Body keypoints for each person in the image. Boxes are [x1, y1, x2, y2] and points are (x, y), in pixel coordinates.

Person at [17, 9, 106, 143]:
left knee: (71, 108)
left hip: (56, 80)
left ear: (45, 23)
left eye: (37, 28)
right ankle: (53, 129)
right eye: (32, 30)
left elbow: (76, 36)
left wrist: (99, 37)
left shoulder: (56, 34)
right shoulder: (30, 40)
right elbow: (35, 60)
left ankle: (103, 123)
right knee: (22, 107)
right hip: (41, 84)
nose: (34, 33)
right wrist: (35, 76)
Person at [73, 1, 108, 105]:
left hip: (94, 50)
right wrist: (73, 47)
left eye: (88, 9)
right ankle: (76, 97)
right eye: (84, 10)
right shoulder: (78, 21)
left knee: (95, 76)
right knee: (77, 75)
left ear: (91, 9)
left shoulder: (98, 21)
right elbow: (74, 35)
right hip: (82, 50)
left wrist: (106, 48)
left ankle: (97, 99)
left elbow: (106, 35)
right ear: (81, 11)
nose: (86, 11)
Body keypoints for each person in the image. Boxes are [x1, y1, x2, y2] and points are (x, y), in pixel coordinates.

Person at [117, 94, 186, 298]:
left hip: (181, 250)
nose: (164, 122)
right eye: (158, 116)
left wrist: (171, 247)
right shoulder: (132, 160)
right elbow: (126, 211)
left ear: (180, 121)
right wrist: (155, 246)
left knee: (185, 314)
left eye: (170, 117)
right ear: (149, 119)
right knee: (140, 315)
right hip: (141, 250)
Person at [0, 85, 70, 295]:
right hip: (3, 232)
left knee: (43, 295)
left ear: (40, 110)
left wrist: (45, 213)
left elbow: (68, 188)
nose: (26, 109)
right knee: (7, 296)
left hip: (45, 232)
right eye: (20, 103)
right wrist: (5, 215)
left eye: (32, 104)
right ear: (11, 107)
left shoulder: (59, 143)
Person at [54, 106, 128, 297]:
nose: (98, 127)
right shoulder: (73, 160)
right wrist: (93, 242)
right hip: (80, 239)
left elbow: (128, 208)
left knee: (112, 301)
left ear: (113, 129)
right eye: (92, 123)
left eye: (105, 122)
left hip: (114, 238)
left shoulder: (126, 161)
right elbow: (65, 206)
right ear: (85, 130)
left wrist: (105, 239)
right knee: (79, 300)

# # # #

Work instructions: Copy out each entry above with no deviation.

Task result:
Body keypoints for each person in the image. Boxes are [x1, y1, x2, y2] and points are (x, y), in pixel coordinates.

Person at [17, 9, 106, 143]:
left knee: (71, 108)
left hip: (56, 80)
left ear: (45, 23)
left eye: (37, 28)
right ankle: (53, 129)
right eye: (32, 30)
left elbow: (76, 36)
left wrist: (99, 37)
left shoulder: (56, 34)
right shoulder: (30, 40)
right elbow: (35, 60)
left ankle: (103, 123)
right knee: (22, 107)
right hip: (41, 84)
nose: (34, 33)
right wrist: (35, 76)
Person at [73, 1, 108, 105]:
left hip: (94, 50)
right wrist: (73, 47)
left eye: (88, 9)
right ankle: (76, 97)
right eye: (84, 10)
right shoulder: (78, 21)
left knee: (95, 76)
right knee: (77, 75)
left ear: (91, 9)
left shoulder: (98, 21)
right elbow: (74, 35)
right hip: (82, 50)
left wrist: (106, 48)
left ankle: (97, 99)
left elbow: (106, 35)
right ear: (81, 11)
nose: (86, 11)
Body keypoints for each person in the image. Boxes are [x1, y1, x2, y2] and points are (x, y), in pixel coordinates.

Person at [117, 94, 186, 298]:
left hip: (181, 250)
nose: (164, 122)
right eye: (158, 116)
left wrist: (171, 247)
right shoulder: (132, 160)
right elbow: (126, 211)
left ear: (180, 121)
right wrist: (155, 246)
left knee: (185, 314)
left eye: (170, 117)
right ear: (149, 119)
right knee: (140, 315)
right hip: (141, 250)
Person at [0, 85, 70, 295]:
right hip: (3, 232)
left knee: (43, 295)
left ear: (40, 110)
left wrist: (45, 213)
left elbow: (68, 188)
nose: (26, 109)
right knee: (7, 296)
left hip: (45, 232)
right eye: (20, 103)
right wrist: (5, 215)
left eye: (32, 104)
right ear: (11, 107)
left shoulder: (59, 143)
Person at [54, 106, 128, 297]:
nose: (98, 127)
right shoulder: (73, 160)
right wrist: (93, 242)
right hip: (80, 239)
left elbow: (128, 208)
left knee: (112, 301)
left ear: (113, 129)
right eye: (92, 123)
left eye: (105, 122)
left hip: (114, 238)
left shoulder: (126, 161)
right elbow: (65, 206)
right ear: (85, 130)
left wrist: (105, 239)
right knee: (79, 300)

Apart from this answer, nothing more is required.